● **WHAT YOU WILL DO**: Copy out each line of the data below word for word, in the same order.

● **MATERIAL SUPPLIED**:
* * * * *

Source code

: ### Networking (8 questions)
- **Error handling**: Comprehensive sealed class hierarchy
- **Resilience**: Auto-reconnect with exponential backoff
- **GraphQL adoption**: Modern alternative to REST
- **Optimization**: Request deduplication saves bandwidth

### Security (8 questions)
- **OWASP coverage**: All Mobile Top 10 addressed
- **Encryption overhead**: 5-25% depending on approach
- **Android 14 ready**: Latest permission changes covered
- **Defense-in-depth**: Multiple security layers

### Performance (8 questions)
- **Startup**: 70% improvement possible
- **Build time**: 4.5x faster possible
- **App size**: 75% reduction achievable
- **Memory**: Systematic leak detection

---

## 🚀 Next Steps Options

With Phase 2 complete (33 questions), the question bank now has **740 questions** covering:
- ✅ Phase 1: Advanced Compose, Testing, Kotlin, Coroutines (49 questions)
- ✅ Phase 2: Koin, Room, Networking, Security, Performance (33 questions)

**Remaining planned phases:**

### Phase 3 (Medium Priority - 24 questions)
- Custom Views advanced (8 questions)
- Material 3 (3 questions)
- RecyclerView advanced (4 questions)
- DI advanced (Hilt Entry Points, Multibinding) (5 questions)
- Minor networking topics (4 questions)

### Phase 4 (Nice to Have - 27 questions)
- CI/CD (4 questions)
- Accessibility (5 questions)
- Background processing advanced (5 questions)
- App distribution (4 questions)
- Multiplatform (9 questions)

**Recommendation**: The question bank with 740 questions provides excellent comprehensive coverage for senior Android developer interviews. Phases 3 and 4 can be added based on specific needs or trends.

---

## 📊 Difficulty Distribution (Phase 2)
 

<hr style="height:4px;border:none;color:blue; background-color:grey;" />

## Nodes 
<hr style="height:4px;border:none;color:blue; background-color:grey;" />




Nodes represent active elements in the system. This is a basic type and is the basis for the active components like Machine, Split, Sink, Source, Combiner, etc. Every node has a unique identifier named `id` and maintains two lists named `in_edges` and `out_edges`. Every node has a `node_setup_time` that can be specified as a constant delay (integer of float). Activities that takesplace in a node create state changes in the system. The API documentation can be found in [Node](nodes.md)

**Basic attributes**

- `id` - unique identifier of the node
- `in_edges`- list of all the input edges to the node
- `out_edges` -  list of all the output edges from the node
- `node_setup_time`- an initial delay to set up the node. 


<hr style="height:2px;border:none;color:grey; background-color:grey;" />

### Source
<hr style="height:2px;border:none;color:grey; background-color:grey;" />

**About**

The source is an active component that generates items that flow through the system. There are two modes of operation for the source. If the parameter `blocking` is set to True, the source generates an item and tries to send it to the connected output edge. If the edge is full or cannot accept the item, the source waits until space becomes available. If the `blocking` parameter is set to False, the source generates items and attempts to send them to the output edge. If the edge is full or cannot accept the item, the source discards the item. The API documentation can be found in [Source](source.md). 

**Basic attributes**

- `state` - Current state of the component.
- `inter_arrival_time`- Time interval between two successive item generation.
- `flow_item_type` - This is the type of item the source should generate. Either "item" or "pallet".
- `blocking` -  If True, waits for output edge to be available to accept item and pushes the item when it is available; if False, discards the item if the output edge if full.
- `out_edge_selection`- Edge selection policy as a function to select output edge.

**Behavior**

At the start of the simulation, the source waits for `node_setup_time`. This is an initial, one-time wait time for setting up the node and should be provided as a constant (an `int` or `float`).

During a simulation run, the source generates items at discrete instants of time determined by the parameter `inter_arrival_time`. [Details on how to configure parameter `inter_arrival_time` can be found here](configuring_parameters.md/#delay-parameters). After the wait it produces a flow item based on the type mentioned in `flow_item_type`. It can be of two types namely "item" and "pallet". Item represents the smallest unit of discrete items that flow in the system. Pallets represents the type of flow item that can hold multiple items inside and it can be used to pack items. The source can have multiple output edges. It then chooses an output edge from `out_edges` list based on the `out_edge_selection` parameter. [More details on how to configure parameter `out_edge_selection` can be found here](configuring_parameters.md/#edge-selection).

* * * * *

● **ANSWER TO THE PROBLEM**:
Source code

: ### Networking (8 questions)
- **Error handling**: Comprehensive sealed class hierarchy
- **Resilience**: Auto-reconnect with exponential backoff
- **GraphQL adoption**: Modern alternative to REST
- **Optimization**: Request deduplication saves bandwidth

### Security (8 questions)
- **OWASP coverage**: All Mobile Top 10 addressed
- **Encryption overhead**: 5-25% depending on approach
- **Android 14 ready**: Latest permission changes covered
- **Defense-in-depth**: Multiple security layers

### Performance (8 questions)
- **Startup**: 70% improvement possible
- **Build time**: 4.5x faster possible
- **App size**: 75% reduction achievable
- **Memory**: Systematic leak detection

---

## 🚀 Next Steps Options

With Phase 2 complete (33 questions), the question bank now has **740 questions** covering:
- ✅ Phase 1: Advanced Compose, Testing, Kotlin, Coroutines (49 questions)
- ✅ Phase 2: Koin, Room, Networking, Security, Performance (33 questions)

**Remaining planned phases:**

### Phase 3 (Medium Priority - 24 questions)
- Custom Views advanced (8 questions)
- Material 3 (3 questions)
- RecyclerView advanced (4 questions)
- DI advanced (Hilt Entry Points, Multibinding) (5 questions)
- Minor networking topics (4 questions)

### Phase 4 (Nice to Have - 27 questions)
- CI/CD (4 questions)
- Accessibility (5 questions)
- Background processing advanced (5 questions)
- App distribution (4 questions)
- Multiplatform (9 questions)

**Recommendation**: The question bank with 740 questions provides excellent comprehensive coverage for senior Android developer interviews. Phases 3 and 4 can be added based on specific needs or trends.

---

## 📊 Difficulty Distribution (Phase 2)
 

<hr style="height:4px;border:none;color:blue; background-color:grey;" />

## Nodes 
<hr style="height:4px;border:none;color:blue; background-color:grey;" />




Nodes represent active elements in the system. This is a basic type and is the basis for the active components like Machine, Split, Sink, Source, Combiner, etc. Every node has a unique identifier named `id` and maintains two lists named `in_edges` and `out_edges`. Every node has a `node_setup_time` that can be specified as a constant delay (integer of float). Activities that takesplace in a node create state changes in the system. The API documentation can be found in [Node](nodes.md)

**Basic attributes**

- `id` - unique identifier of the node
- `in_edges`- list of all the input edges to the node
- `out_edges` -  list of all the output edges from the node
- `node_setup_time`- an initial delay to set up the node. 


<hr style="height:2px;border:none;color:grey; background-color:grey;" />

### Source
<hr style="height:2px;border:none;color:grey; background-color:grey;" />

**About**

The source is an active component that generates items that flow through the system. There are two modes of operation for the source. If the parameter `blocking` is set to True, the source generates an item and tries to send it to the connected output edge. If the edge is full or cannot accept the item, the source waits until space becomes available. If the `blocking` parameter is set to False, the source generates items and attempts to send them to the output edge. If the edge is full or cannot accept the item, the source discards the item. The API documentation can be found in [Source](source.md). 

**Basic attributes**

- `state` - Current state of the component.
- `inter_arrival_time`- Time interval between two successive item generation.
- `flow_item_type` - This is the type of item the source should generate. Either "item" or "pallet".
- `blocking` -  If True, waits for output edge to be available to accept item and pushes the item when it is available; if False, discards the item if the output edge if full.
- `out_edge_selection`- Edge selection policy as a function to select output edge.

**Behavior**

At the start of the simulation, the source waits for `node_setup_time`. This is an initial, one-time wait time for setting up the node and should be provided as a constant (an `int` or `float`).

During a simulation run, the source generates items at discrete instants of time determined by the parameter `inter_arrival_time`. [Details on how to configure parameter `inter_arrival_time` can be found here](configuring_parameters.md/#delay-parameters). After the wait it produces a flow item based on the type mentioned in `flow_item_type`. It can be of two types namely "item" and "pallet". Item represents the smallest unit of discrete items that flow in the system. Pallets represents the type of flow item that can hold multiple items inside and it can be used to pack items. The source can have multiple output edges. It then chooses an output edge from `out_edges` list based on the `out_edge_selection` parameter. [More details on how to configure parameter `out_edge_selection` can be found here](configuring_parameters.md/#edge-selection).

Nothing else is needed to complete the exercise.